The Confidence Game

The Oilers have got their swagger back, but they can't forget the lessons learned from their brutal start to the season
IMG_4922 2
Kris Knoblauch

No matter what you do for a living, you know how it goes. Some days, you wake up, and you’re super productive. You cross off things on the to-do list at a pace that surprises even you.

Then, there are those days where it takes you an hour to finish something that should only take a few minutes to complete. You lose yourself in social media. You find it exceptionally hard to focus.

Some days you have it, and some days you don’t. Sure, there are plenty of factors that play into our moods, but it’s safe to say that when you’re alert, confident and don’t feel overwhelmed, it’s easier to get from point A to B.

The same is true of professional hockey players. We can talk about advanced stats and the Xs and Os that the coaches draw up on their white boards, but, a lot of the time, the key to success is simply a change in a person’s — or a team’s — mental state.

That’s certainly true of the Edmonton Oilers, who have won six in a row and 14 of their last 17. The swagger is back.

When Kris Knoblauch replaced Jay Woodcroft as head coach on November 12, he inherited a team that was clearly broken. The dressing room tension was thick. There were a lot of one-word answers to reporters’ questions. And maybe the most lasting image is of Leon Draisaitl, with only eyes and nose visible through a tightly drawn-shut hoodie, desperately trying not to make eye contact with reporters when asked about his reaction to Woodcroft’s firing. This was a team that would get out to early leads and blow them; the 2-0 Oiler lead had almost become something you’d roll your eyes about, because you knew a pretty big shoe was about to drop. And, we had got used to the idea that the Oilers would almost double the opposition in shots on goal and A-grade scoring chances, but lose. And lose again.

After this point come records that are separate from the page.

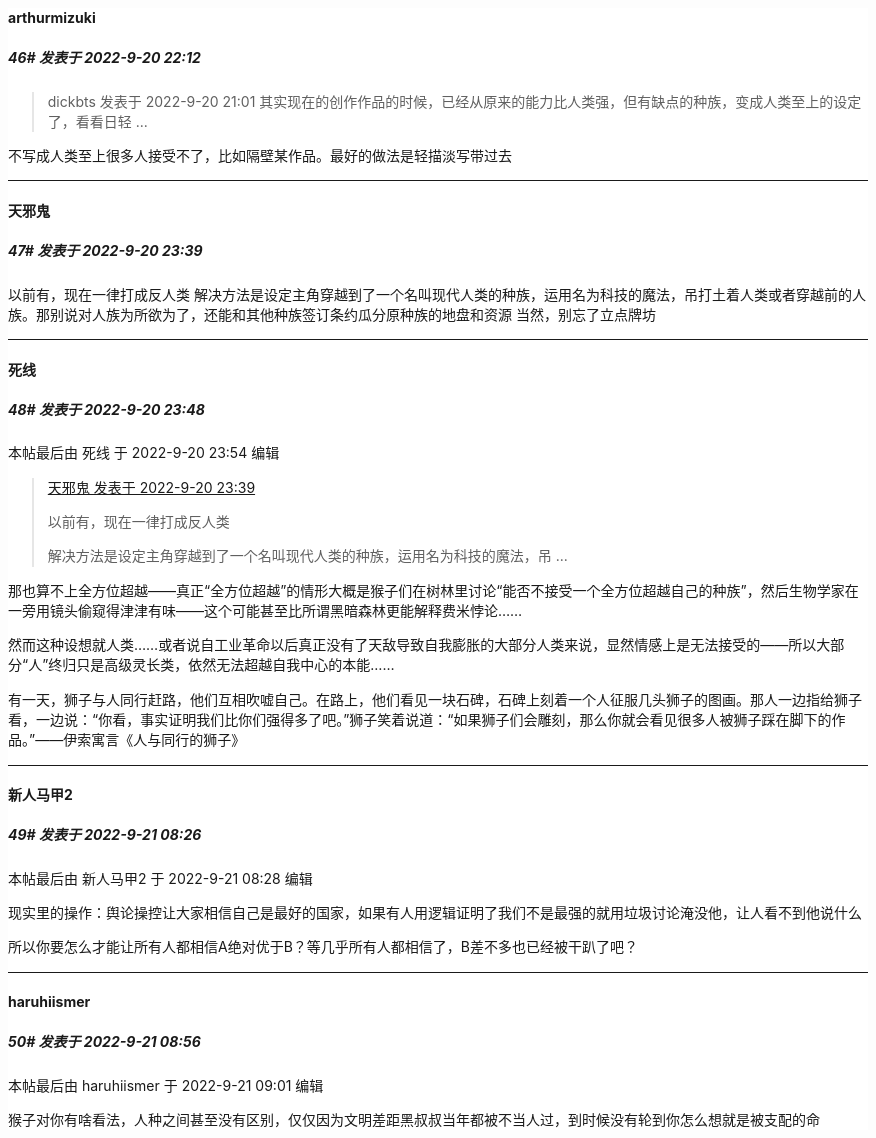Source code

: ####  arthurmizuki  
##### 46#       发表于 2022-9-20 22:12

<blockquote>dickbts 发表于 2022-9-20 21:01
其实现在的创作作品的时候，已经从原来的能力比人类强，但有缺点的种族，变成人类至上的设定了，看看日轻 ...</blockquote>
不写成人类至上很多人接受不了，比如隔壁某作品。最好的做法是轻描淡写带过去

*****

####  天邪鬼  
##### 47#       发表于 2022-9-20 23:39

以前有，现在一律打成反人类
解决方法是设定主角穿越到了一个名叫现代人类的种族，运用名为科技的魔法，吊打土着人类或者穿越前的人族。那别说对人族为所欲为了，还能和其他种族签订条约瓜分原种族的地盘和资源
当然，别忘了立点牌坊

*****

####  死线  
##### 48#       发表于 2022-9-20 23:48

 本帖最后由 死线 于 2022-9-20 23:54 编辑 
<blockquote><a href="httphttps://bbs.saraba1st.com/2b/forum.php?mod=redirect&amp;goto=findpost&amp;pid=57573403&amp;ptid=2095640" target="_blank">天邪鬼 发表于 2022-9-20 23:39</a>

以前有，现在一律打成反人类

解决方法是设定主角穿越到了一个名叫现代人类的种族，运用名为科技的魔法，吊 ...</blockquote>
那也算不上全方位超越——真正“全方位超越”的情形大概是猴子们在树林里讨论“能否不接受一个全方位超越自己的种族”，然后生物学家在一旁用镜头偷窥得津津有味——这个可能甚至比所谓黑暗森林更能解释费米悖论……

然而这种设想就人类……或者说自工业革命以后真正没有了天敌导致自我膨胀的大部分人类来说，显然情感上是无法接受的——所以大部分“人”终归只是高级灵长类，依然无法超越自我中心的本能……

有一天，狮子与人同行赶路，他们互相吹嘘自己。在路上，他们看见一块石碑，石碑上刻着一个人征服几头狮子的图画。那人一边指给狮子看，一边说：“你看，事实证明我们比你们强得多了吧。”狮子笑着说道：“如果狮子们会雕刻，那么你就会看见很多人被狮子踩在脚下的作品。”——伊索寓言《人与同行的狮子》

*****

####  新人马甲2  
##### 49#       发表于 2022-9-21 08:26

 本帖最后由 新人马甲2 于 2022-9-21 08:28 编辑 

现实里的操作：舆论操控让大家相信自己是最好的国家，如果有人用逻辑证明了我们不是最强的就用垃圾讨论淹没他，让人看不到他说什么

所以你要怎么才能让所有人都相信A绝对优于B？等几乎所有人都相信了，B差不多也已经被干趴了吧？

*****

####  haruhiismer  
##### 50#       发表于 2022-9-21 08:56

 本帖最后由 haruhiismer 于 2022-9-21 09:01 编辑 

猴子对你有啥看法，人种之间甚至没有区别，仅仅因为文明差距黑叔叔当年都被不当人过，到时候没有轮到你怎么想就是被支配的命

On day one, Knoblauch understood the biggest thing needed was a change in attitude.

“I think the most important thing is that your players have to feel good about themselves in order to perform,” he said the day he was hired. “Right now, I see some guys who are beaten up. They are frustrated. They put so much pressure on themselves to perform, and it hasn’t been healthy for them.”

If there was any single example you could use to show how the Oilers’ mindset has changed since mid-November, we just have to look to the second period of Tuesday’s 5-2 win over Philadelphia.

The Oilers had jumped to a 2-0 lead. But, in the second period, some lapses gifted the Flyers a series of great scoring opportunities, and a game that the Oilers looked to have well in hand had been tied 2-2. This was a scenario we’d seen play out a lot through the October and November swoon, the Oilers would blow a lead, and never recover.

But, this time, the Oilers confidently righted the ship. A goal from Ryan Nugent-Hopkins restored the lead before the second intermission, and the Oilers dominated the third period. Sure, Connor McDavid had a five-point night, but we also need to look at the collective mental strength of the team, something which had abandoned them through the first month and a half of the season.

“It was a different situation when I came here,” Knoblauch said after the win over the Flyers. “You look at the standings, losing, there was a lot of frustration.”

But, this time, blowing a lead was just a day at the office, not a crisis.

“If you give up those two goals in the second period the way that we did, I’m sure we wouldn’t have handled it the same as we would have two months ago,” said Knoblauch. ‘Now, it’s ‘yeah me made some mistakes, we can’t do that again, let’s get back to work and play the right way.’ They’ve become unfazed. So, it’s nice to see them very mature on the bench.”

Zach Hyman, who leads the Oilers with 22 goals so far this season, said that the group can try and put the dark days of October and November behind them, but they can’t forget them, either.

“It’s in the rear-view mirror, but you still remember and you don’t want to get back to that point. So, you’ve got to keep doing it over and over and over and over again, and build that sense of confidence in the group and in yourself. I think we’re in a really good headspace right now.”